Aim of the exercise: For the entries below, print exactly the lines between the line holding "the banana leaf offering at [661,660] 5.60" and the line holding "the banana leaf offering at [434,678] 5.12", inclusive, and nothing else.

(Dataset entries)
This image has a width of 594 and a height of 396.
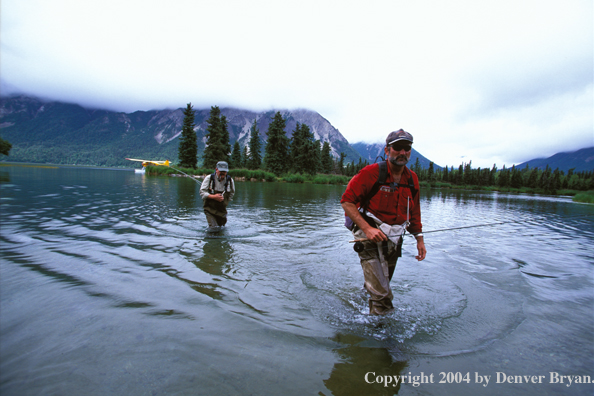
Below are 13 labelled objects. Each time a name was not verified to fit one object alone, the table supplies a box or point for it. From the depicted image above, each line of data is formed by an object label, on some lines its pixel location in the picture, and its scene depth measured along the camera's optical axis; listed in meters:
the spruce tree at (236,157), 93.62
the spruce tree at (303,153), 79.00
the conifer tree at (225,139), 72.56
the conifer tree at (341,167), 131.69
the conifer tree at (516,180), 130.75
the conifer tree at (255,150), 86.00
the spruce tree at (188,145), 70.50
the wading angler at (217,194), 10.00
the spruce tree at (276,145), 75.25
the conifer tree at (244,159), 97.39
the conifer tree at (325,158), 109.00
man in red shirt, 4.18
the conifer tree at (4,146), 58.62
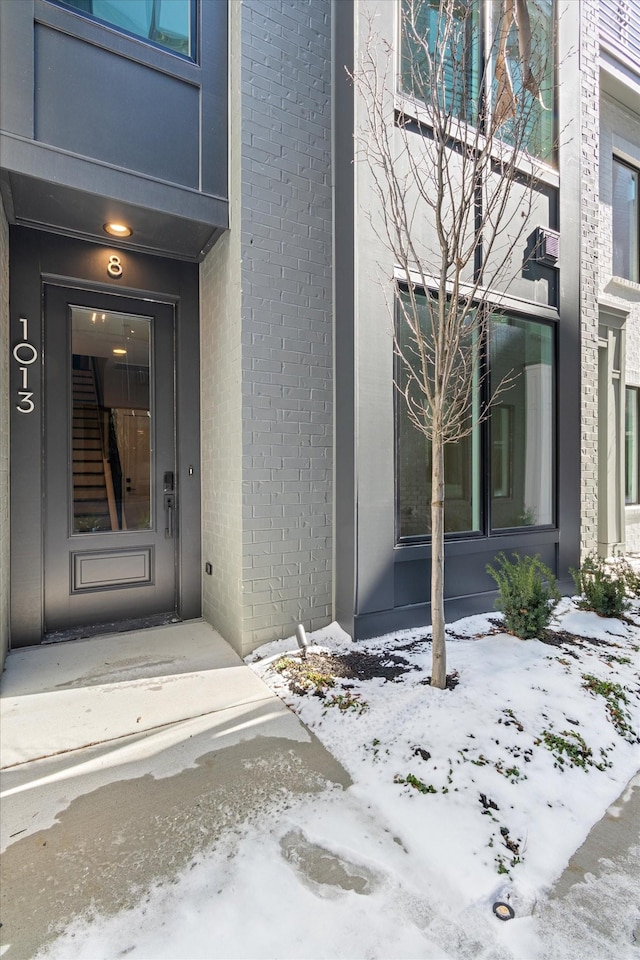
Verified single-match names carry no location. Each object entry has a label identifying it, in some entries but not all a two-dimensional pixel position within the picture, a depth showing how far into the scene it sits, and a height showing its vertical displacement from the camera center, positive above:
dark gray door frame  3.18 +0.96
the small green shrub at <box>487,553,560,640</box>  3.13 -0.84
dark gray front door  3.34 +0.15
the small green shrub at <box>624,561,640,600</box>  4.10 -0.91
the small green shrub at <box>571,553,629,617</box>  3.67 -0.90
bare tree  2.29 +1.90
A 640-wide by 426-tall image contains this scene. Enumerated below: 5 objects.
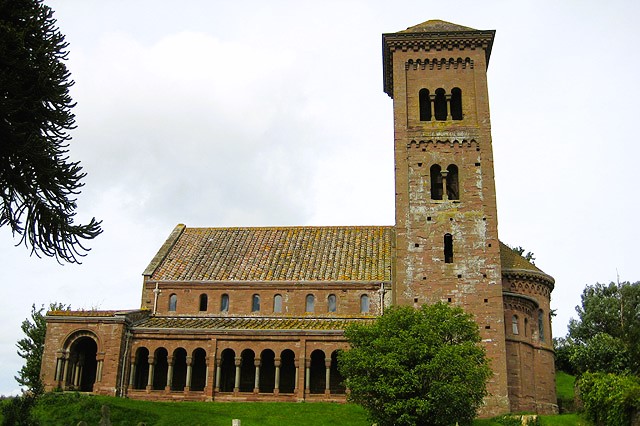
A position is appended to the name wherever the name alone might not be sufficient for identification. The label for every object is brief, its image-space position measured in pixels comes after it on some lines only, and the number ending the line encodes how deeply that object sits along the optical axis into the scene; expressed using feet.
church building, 154.20
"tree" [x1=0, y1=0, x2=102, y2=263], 59.77
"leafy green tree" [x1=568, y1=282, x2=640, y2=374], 196.03
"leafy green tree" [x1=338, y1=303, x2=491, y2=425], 111.55
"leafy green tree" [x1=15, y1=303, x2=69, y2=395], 208.13
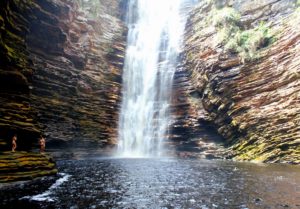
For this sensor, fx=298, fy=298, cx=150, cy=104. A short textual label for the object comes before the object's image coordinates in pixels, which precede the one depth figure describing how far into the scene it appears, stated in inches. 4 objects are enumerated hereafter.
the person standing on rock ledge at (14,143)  519.2
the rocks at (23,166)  447.5
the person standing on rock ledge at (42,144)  772.0
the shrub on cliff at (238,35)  1091.2
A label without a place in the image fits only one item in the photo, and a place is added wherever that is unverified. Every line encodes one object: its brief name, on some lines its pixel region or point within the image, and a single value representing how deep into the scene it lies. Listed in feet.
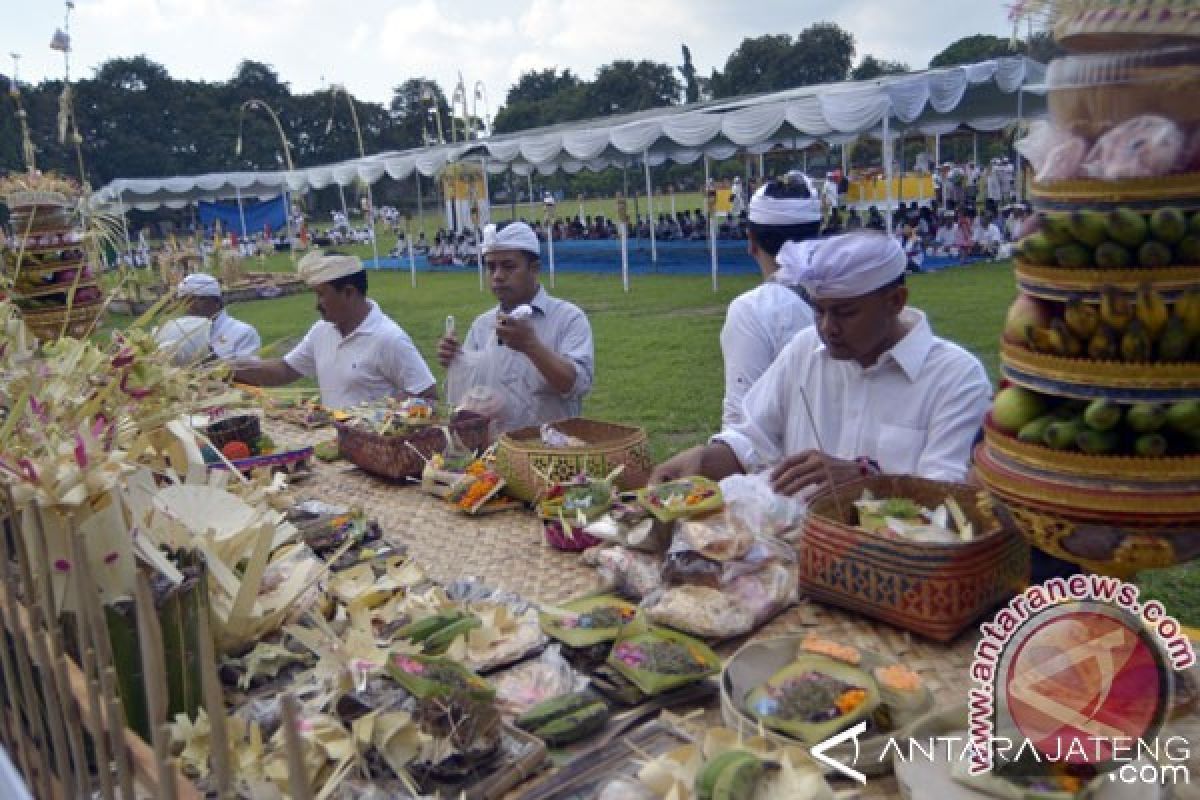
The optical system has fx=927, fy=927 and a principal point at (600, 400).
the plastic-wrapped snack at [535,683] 5.64
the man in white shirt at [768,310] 11.48
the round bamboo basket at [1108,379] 3.94
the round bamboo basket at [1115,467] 3.96
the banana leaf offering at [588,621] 6.16
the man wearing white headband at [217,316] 18.76
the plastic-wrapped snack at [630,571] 7.09
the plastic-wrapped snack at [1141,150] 3.92
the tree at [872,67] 149.07
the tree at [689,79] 178.91
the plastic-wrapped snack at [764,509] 7.40
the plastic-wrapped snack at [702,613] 6.28
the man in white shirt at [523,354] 12.72
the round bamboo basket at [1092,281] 3.93
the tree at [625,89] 178.50
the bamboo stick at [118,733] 4.21
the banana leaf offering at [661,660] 5.60
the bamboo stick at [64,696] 4.91
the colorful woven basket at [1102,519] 4.02
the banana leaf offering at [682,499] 7.26
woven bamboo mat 5.90
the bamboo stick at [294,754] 3.11
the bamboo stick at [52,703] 5.09
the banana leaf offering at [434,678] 5.12
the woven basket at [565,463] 9.30
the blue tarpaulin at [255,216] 111.96
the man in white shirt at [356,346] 14.29
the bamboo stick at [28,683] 5.55
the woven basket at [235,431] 11.17
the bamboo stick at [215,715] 3.47
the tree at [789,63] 177.47
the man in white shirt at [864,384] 7.71
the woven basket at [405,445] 10.82
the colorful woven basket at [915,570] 5.84
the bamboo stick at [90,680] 4.49
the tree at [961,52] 142.56
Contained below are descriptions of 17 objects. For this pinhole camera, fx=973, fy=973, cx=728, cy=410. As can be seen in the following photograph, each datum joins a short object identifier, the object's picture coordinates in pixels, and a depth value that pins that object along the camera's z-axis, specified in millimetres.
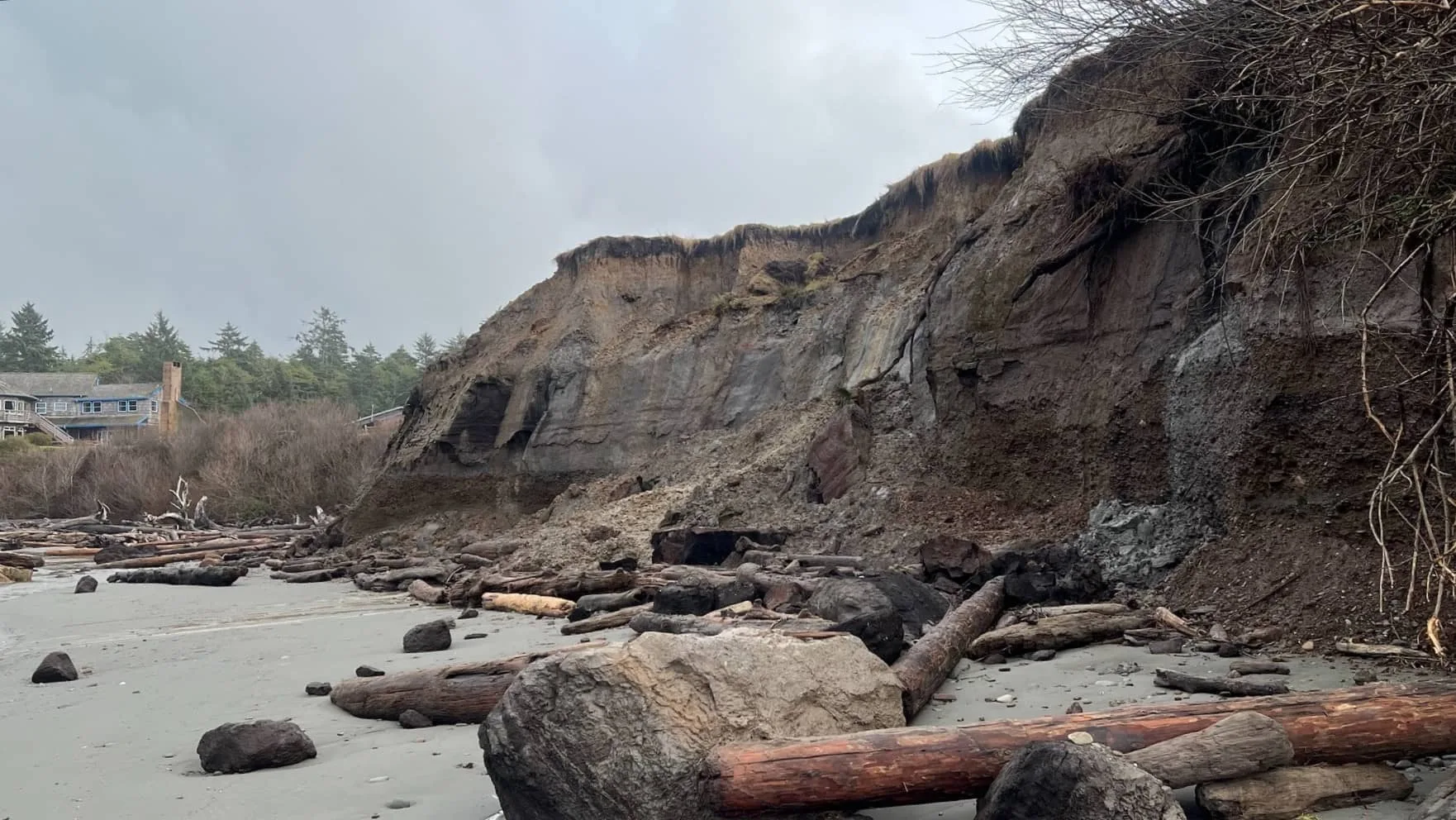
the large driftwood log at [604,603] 9602
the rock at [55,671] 7383
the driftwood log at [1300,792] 3125
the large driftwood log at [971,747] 3254
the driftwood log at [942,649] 4973
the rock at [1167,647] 6023
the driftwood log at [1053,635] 6305
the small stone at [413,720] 5242
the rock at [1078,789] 2734
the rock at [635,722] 3438
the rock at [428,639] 7973
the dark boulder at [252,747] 4461
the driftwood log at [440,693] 5238
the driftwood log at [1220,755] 3174
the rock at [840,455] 14469
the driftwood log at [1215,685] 4562
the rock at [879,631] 5449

Written answer:
the banana leaf offering at [661,660] 5.60
the bamboo stick at [64,696] 4.91
the colorful woven basket at [1102,519] 4.02
the banana leaf offering at [682,499] 7.26
woven bamboo mat 5.90
the bamboo stick at [294,754] 3.11
the bamboo stick at [52,703] 5.09
the banana leaf offering at [434,678] 5.12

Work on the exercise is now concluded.